Following the liturgy, I walk around and visit with members of the congregation, one of which is a forty-year parishioner and Methodist University’s Head Baseball Coach, Tom Austin.
“It's been an amazing experience to be able to participate in the celebration of Holy Eucharist alongside all our fellow Catholics. This season has been really difficult for a lot of people so the opportunity to attend Mass outdoors is a step in the direction of normalcy for us,” Austin explains. “When you can gather as a community, the entire experience of Mass is that much more powerful."

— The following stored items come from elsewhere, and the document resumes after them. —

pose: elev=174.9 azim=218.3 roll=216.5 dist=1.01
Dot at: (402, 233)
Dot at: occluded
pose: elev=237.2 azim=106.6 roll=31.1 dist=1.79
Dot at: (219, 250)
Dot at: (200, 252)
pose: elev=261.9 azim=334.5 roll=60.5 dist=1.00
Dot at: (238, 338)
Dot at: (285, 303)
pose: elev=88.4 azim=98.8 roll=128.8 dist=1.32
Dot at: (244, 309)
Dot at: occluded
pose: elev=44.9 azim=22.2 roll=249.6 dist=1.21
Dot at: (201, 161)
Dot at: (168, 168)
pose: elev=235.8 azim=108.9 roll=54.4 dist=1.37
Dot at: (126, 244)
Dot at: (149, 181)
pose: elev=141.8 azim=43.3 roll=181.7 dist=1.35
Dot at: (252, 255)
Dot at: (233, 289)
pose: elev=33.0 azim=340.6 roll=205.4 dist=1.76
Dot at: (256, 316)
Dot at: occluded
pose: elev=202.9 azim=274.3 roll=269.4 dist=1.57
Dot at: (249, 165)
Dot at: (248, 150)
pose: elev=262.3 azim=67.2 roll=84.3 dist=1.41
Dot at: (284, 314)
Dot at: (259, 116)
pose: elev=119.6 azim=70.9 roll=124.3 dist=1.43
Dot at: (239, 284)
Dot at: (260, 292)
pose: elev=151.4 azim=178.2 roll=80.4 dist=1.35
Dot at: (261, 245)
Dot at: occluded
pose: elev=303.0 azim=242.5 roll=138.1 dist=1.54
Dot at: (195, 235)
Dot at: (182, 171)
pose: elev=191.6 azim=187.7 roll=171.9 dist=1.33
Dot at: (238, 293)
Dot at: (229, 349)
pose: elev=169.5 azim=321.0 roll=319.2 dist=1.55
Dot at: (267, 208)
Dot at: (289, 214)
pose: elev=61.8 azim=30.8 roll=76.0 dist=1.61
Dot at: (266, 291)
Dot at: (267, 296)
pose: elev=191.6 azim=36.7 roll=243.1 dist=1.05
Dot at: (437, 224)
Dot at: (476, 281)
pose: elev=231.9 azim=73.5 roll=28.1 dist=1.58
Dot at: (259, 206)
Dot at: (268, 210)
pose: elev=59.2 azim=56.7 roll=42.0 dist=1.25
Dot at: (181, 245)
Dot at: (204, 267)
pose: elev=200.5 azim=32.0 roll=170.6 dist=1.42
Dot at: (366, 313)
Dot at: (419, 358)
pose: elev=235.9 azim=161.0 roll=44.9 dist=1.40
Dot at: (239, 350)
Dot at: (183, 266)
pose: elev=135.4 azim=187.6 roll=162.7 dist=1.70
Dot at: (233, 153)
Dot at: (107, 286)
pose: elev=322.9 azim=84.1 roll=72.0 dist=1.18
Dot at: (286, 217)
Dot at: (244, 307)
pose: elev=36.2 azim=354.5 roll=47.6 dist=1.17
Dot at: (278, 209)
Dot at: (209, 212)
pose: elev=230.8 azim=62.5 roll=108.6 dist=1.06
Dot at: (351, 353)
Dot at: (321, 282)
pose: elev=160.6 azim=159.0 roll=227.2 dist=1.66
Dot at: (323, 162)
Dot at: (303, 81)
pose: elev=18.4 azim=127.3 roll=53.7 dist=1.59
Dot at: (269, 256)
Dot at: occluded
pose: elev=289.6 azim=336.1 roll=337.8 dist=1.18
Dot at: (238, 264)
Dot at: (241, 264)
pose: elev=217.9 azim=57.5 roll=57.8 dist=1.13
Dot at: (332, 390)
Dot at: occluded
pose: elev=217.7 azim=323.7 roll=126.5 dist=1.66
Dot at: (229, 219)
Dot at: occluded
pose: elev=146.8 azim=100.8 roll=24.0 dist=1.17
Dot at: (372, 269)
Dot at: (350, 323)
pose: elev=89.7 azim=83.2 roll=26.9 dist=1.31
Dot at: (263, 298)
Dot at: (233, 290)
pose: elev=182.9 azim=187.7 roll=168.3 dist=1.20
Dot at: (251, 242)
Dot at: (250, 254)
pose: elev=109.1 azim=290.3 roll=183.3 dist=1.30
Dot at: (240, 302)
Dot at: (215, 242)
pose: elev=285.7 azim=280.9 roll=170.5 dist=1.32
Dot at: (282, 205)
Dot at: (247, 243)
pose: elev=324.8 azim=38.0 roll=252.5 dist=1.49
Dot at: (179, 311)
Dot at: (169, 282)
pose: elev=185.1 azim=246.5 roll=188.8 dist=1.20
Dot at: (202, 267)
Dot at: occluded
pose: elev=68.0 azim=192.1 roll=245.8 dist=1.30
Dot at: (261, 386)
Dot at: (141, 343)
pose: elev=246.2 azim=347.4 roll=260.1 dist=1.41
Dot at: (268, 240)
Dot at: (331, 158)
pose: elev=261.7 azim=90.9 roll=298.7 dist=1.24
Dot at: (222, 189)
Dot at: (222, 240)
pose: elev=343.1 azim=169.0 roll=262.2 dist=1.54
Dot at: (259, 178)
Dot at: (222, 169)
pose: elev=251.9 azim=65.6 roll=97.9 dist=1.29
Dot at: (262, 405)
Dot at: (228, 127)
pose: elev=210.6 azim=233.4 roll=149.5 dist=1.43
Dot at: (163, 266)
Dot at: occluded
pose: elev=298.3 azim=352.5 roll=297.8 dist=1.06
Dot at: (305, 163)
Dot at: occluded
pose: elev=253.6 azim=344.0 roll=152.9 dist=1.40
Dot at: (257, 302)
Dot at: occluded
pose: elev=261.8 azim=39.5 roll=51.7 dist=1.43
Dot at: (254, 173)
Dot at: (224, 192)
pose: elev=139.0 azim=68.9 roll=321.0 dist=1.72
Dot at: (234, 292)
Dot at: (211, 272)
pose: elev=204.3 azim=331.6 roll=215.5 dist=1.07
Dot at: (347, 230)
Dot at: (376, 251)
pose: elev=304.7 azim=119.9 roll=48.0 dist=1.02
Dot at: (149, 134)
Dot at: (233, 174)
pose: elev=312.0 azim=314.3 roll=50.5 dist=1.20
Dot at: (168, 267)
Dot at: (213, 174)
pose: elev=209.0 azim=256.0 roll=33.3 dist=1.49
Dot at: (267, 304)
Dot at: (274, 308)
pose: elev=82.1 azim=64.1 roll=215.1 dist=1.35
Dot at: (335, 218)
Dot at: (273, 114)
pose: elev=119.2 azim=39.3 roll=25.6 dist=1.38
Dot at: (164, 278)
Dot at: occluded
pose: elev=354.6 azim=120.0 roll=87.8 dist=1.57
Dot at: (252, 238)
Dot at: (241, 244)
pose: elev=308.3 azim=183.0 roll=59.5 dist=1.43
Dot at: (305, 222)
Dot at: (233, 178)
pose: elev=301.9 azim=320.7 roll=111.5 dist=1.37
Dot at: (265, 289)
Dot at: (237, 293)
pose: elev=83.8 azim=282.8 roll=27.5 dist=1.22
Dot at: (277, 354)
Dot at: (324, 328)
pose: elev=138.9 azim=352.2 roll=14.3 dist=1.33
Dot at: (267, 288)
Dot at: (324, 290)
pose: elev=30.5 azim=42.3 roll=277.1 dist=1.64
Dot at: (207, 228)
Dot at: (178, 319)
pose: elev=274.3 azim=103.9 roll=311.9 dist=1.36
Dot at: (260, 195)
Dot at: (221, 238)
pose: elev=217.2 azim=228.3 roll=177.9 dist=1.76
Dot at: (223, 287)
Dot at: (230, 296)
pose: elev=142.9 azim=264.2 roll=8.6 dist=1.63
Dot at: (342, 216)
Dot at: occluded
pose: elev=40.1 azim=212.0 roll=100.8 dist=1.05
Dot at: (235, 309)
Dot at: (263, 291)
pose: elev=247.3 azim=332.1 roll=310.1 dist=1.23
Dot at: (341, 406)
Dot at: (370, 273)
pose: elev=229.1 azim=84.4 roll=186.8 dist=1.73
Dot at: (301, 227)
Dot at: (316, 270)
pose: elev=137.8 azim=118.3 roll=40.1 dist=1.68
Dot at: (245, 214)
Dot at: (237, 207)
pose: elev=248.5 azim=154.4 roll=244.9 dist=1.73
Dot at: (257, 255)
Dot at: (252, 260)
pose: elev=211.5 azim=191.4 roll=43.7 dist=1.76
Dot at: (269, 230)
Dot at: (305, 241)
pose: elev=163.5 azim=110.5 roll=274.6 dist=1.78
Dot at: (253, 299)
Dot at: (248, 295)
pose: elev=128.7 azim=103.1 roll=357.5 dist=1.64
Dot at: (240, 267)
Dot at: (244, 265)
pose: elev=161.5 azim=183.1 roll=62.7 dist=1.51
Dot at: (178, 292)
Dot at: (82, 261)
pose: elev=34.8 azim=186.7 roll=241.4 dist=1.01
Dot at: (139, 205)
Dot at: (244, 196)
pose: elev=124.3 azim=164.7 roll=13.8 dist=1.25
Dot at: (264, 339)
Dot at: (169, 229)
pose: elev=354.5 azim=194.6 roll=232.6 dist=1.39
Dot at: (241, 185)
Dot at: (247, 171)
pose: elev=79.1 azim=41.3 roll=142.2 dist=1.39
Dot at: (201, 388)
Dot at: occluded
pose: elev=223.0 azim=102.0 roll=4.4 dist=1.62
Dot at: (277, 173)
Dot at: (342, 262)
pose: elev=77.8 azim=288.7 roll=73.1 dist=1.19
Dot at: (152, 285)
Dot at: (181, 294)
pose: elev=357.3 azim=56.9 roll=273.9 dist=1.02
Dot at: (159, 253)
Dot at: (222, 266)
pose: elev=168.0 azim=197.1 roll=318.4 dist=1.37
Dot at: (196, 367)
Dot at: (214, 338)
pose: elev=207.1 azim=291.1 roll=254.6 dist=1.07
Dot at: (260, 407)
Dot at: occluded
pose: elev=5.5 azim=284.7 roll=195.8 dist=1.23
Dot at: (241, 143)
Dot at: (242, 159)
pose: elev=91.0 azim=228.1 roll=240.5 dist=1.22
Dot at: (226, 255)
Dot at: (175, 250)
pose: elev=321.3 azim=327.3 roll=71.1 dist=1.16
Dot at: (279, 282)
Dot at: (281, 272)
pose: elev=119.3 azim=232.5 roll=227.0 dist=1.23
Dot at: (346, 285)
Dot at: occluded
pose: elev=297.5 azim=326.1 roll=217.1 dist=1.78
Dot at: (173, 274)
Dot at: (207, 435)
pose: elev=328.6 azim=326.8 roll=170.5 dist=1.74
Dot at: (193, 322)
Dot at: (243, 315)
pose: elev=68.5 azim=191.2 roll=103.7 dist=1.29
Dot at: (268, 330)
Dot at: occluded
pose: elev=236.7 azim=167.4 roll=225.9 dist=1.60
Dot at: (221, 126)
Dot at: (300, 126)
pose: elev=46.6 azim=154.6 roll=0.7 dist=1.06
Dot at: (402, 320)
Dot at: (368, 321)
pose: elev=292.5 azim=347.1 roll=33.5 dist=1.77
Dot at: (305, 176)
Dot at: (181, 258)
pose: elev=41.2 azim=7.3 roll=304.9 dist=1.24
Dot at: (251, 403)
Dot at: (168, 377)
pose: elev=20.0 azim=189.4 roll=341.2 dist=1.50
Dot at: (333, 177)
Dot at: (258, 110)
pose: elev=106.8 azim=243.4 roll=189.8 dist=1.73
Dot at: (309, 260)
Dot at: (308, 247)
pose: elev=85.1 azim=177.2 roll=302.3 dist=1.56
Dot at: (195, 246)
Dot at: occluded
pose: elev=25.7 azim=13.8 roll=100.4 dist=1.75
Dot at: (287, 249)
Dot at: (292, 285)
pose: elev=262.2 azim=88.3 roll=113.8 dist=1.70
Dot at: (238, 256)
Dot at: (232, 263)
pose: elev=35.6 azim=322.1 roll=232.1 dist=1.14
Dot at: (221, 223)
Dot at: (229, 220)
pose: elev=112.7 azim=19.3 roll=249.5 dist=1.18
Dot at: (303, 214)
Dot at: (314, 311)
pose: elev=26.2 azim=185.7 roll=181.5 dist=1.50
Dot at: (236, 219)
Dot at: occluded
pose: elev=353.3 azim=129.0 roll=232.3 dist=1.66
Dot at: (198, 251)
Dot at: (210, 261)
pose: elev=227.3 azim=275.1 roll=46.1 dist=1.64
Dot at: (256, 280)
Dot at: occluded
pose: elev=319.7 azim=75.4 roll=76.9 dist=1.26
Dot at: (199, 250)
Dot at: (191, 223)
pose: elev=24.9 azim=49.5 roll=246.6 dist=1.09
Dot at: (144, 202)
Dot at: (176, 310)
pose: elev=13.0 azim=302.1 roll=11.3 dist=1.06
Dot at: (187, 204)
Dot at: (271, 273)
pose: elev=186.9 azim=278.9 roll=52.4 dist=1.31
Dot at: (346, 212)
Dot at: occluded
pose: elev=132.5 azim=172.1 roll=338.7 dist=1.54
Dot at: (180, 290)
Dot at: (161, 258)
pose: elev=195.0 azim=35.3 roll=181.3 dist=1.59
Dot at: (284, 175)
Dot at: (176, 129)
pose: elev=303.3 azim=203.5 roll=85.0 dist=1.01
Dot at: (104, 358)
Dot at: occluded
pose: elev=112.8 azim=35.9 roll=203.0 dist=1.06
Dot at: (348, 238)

I couldn’t agree more. Quickly wrapping up my time with Austin and his wife, Jill, I then rush toward the center of Fayetteville where the small Korean Catholic community of St. Andrew Kim Parish is preparing for their first outdoor Mass by praying the Rosary.
My windows are down as I pull into the parish parking lot and I hear people praying.
Hail Mary, full of grace …
I quietly close the door of my car, adjust my stuffy mask, and climb the steep hill to where Mass will be held in front of the open doors of the church.
The Lord is with thee …
Rosary beads slip through the fingers of 30 mask-adorned parishioners sitting in chairs that are placed six feet apart.
Blessed art thou among women and blessed is the fruit of thy womb, Jesus.
I take in the scene before me and reminisce on the days when I was a little girl and attended Mass here with my Korean-American family.
Holy Mary, mother of God. Pray for us sinners.
Now, and at the hour of our death.
I wave at a family friend and find a discreet place to shoot from.
The air of reverence is breathtaking as Father Sanghyun Lee kisses the altar, bows in respect to those in attendance, and then welcomes his parish back after several months at home. I exhale and Mass begins.
I tell myself that these are the days when history is made, future saints come into being, and communities are reborn. This is the new normal.